Oh boy, integral of e^sqrtx from 0 to 4...

22. anonymous

one sec

23. anonymous

I don't even know what to use on this one...

24. anonymous

2(e^(sqrt(x))(sqrt(x)-1)|(0,4)

25. anonymous

Why?

26. anonymous

have u learned integration by parts yet?

27. anonymous

Yep

28. anonymous

and i take it you know u substitution?

29. anonymous

30. anonymous

Ok...

31. anonymous

u should get int(2u(e^u)du)

32. anonymous

do you follow me so far?

33. anonymous

You can put the dx in terms of u aswell? (Like I can write 2u instead of 2sqrtx? )

34. anonymous

correct

35. anonymous

from this point you can use integration by parts

36. anonymous

Ok then that makes sense and i can use the uv vdu then.... -.- I'm retarded

37. anonymous

lol its hard to see that without substituting first tho

38. anonymous

No... I'm just retarded. And the answer is 2e^2

39. anonymous

did u evaluate at zero also?

40. anonymous

im getting 2(e^2)+2

41. anonymous

Good point, further testing my retardation.

42. anonymous

lol common mistake

43. anonymous

When you uv vdu sub, can you choose which term is your u and v?
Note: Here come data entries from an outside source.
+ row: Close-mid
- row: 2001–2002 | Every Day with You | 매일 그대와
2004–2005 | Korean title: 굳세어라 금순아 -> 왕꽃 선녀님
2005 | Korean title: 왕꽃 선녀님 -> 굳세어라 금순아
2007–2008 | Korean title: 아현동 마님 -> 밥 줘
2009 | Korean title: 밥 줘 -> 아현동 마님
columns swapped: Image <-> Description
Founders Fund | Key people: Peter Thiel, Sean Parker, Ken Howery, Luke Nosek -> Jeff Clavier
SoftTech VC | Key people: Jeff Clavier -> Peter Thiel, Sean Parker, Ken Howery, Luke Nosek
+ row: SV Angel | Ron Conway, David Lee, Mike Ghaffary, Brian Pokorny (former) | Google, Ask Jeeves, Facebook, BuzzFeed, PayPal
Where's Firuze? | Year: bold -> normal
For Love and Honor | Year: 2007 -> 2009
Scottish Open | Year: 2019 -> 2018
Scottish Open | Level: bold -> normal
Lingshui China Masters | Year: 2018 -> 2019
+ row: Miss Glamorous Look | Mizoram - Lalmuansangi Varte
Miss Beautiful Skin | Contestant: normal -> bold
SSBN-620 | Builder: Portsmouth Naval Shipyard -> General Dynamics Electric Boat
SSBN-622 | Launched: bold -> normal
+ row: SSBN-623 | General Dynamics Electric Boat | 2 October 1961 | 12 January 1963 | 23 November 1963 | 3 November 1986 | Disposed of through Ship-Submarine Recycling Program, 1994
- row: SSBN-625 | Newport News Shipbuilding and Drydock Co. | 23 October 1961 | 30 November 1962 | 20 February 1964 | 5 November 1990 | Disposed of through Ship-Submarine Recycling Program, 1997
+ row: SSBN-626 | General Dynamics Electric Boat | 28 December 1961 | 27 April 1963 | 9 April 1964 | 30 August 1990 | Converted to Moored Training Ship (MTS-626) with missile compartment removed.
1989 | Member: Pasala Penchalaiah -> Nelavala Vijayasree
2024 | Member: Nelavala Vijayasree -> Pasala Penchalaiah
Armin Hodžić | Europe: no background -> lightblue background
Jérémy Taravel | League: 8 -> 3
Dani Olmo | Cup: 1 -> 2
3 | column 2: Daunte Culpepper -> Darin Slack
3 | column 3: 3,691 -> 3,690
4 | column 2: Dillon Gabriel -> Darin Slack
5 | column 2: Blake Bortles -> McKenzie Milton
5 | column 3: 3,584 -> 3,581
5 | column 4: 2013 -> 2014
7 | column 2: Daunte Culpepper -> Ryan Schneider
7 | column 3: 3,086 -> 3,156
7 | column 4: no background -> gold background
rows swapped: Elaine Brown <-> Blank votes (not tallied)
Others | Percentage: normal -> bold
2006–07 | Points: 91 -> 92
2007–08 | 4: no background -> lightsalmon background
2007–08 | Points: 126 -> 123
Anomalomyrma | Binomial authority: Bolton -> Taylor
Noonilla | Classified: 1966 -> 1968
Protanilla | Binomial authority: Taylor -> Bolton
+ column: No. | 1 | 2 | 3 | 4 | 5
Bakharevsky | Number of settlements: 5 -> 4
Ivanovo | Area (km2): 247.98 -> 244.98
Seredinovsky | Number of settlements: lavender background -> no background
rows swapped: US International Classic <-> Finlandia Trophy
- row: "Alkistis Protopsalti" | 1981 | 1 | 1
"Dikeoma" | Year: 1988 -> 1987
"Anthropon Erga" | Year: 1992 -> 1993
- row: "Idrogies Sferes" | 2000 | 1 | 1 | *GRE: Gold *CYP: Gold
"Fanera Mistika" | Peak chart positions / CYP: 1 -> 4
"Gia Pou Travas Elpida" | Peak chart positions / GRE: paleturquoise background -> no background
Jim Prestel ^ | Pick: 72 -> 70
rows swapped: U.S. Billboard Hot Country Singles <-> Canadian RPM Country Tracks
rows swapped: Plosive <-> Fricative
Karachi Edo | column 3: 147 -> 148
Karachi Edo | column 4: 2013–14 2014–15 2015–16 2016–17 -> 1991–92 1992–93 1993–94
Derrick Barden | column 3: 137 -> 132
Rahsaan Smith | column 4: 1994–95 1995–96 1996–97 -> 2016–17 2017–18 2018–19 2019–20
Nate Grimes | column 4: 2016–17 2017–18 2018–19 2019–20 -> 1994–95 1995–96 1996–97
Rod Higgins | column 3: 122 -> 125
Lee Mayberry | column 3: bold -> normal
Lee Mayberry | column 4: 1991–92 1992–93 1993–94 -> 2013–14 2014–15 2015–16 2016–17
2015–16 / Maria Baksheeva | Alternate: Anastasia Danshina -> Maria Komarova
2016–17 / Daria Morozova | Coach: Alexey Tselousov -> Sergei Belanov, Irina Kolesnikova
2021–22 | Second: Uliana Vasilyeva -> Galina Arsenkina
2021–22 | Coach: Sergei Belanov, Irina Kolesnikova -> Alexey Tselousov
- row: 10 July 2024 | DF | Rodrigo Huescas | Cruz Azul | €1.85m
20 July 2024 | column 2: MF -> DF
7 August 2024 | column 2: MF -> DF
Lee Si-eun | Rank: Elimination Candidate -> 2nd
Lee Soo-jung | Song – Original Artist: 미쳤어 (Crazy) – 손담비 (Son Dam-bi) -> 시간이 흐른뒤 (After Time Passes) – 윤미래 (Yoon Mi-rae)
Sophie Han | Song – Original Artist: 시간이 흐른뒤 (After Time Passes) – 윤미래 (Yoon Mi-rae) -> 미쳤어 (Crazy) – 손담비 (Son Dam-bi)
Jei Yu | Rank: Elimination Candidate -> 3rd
I'm pretty sure you can

44. anonymous

usually it depends on what you have

45. anonymous

to remember what to take for u i use "lipet"

46. anonymous

which gives you an order in which to take your u (Lograthims Inverse.trg Polynomials Exponetials Trigonometrics)

47. anonymous

Well I got a badass equation here: integral of (lnx) /x^2 from 1 to 2

48. anonymous

I know I gotta use uv vdu on it

49. anonymous

judging by lipet take log to be your u

50. anonymous

and 1/x^2 to be your dv

51. anonymous

im getting (-ln(x)/x)-(1/x)+c

52. anonymous

your evaluated integral should come out to be (-ln(2)/2)+1/2

53. anonymous

were you able to solve it?